Provided data:
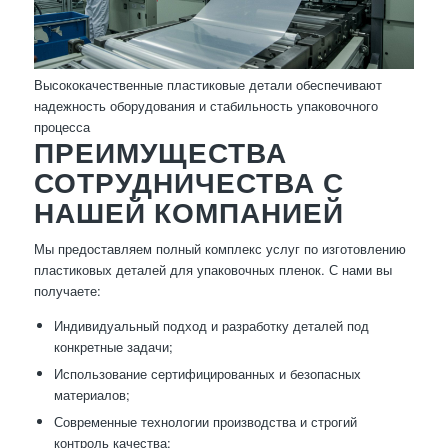
Высококачественные пластиковые детали обеспечивают
надежность оборудования и стабильность упаковочного
процесса
ПРЕИМУЩЕСТВА
СОТРУДНИЧЕСТВА С
НАШЕЙ КОМПАНИЕЙ
Мы предоставляем полный комплекс услуг по изготовлению
пластиковых деталей для упаковочных пленок. С нами вы
получаете:
Индивидуальный подход и разработку деталей под
конкретные задачи;
Использование сертифицированных и безопасных
материалов;
Современные технологии производства и строгий
контроль качества;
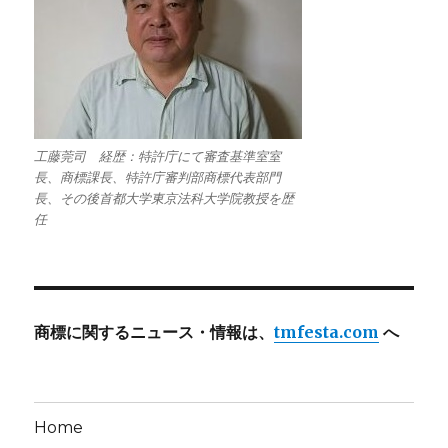
工藤莞司 経歴：特許庁にて審査基準室室
長、商標課長、特許庁審判部商標代表部門
長、その後首都大学東京法科大学院教授を歴
任
商標に関するニュース・情報は、
tmfesta.com
へ
Home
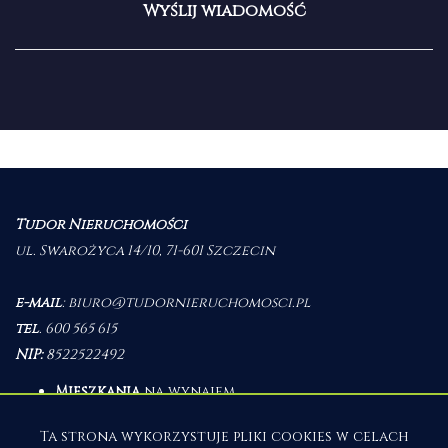
Tudor Nieruchomości
ul. Swarożyca 14/10, 71-601 Szczecin
e-mail
:
biuro@tudornieruchomosci.pl
tel
.
600 565 615
NIP:
8522522492
Mieszkania
na wynajem
Domy
na wynajem
Działki
na wynajem
Ta strona wykorzystuje pliki cookies w celach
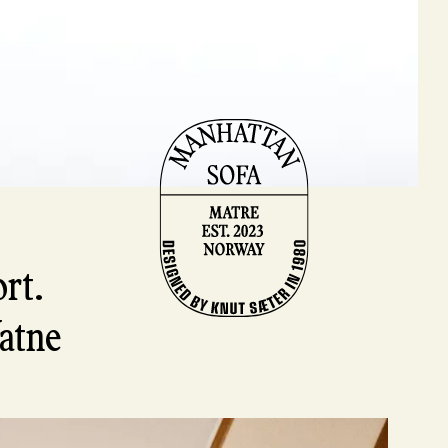
rt.
Vatne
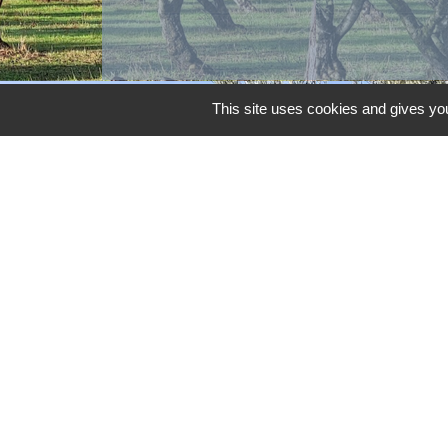
This site uses cookies and gives you
Contacts
Commune d'Aubord
1 Place de la Mairie
30620 Aubord - FRANCE
+33 4 66 71 12 65
Contact par formulaire
Mentions légales
-
Politique de confidenti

Exercise description: Please give the data again unaltered, leaving out any images.

Answer:
Высококачественные пластиковые детали обеспечивают
надежность оборудования и стабильность упаковочного
процесса
ПРЕИМУЩЕСТВА
СОТРУДНИЧЕСТВА С
НАШЕЙ КОМПАНИЕЙ
Мы предоставляем полный комплекс услуг по изготовлению
пластиковых деталей для упаковочных пленок. С нами вы
получаете:
Индивидуальный подход и разработку деталей под
конкретные задачи;
Использование сертифицированных и безопасных
материалов;
Современные технологии производства и строгий
контроль качества;
工藤莞司 経歴：特許庁にて審査基準室室
長、商標課長、特許庁審判部商標代表部門
長、その後首都大学東京法科大学院教授を歴
任
商標に関するニュース・情報は、
tmfesta.com
へ
Home
Tudor Nieruchomości
ul. Swarożyca 14/10, 71-601 Szczecin
e-mail
:
biuro@tudornieruchomosci.pl
tel
.
600 565 615
NIP:
8522522492
Mieszkania
na wynajem
Domy
na wynajem
Działki
na wynajem
Ta strona wykorzystuje pliki cookies w celach
rt.
Vatne
This site uses cookies and gives you
Contacts
Commune d'Aubord
1 Place de la Mairie
30620 Aubord - FRANCE
+33 4 66 71 12 65
Contact par formulaire
Mentions légales
-
Politique de confidenti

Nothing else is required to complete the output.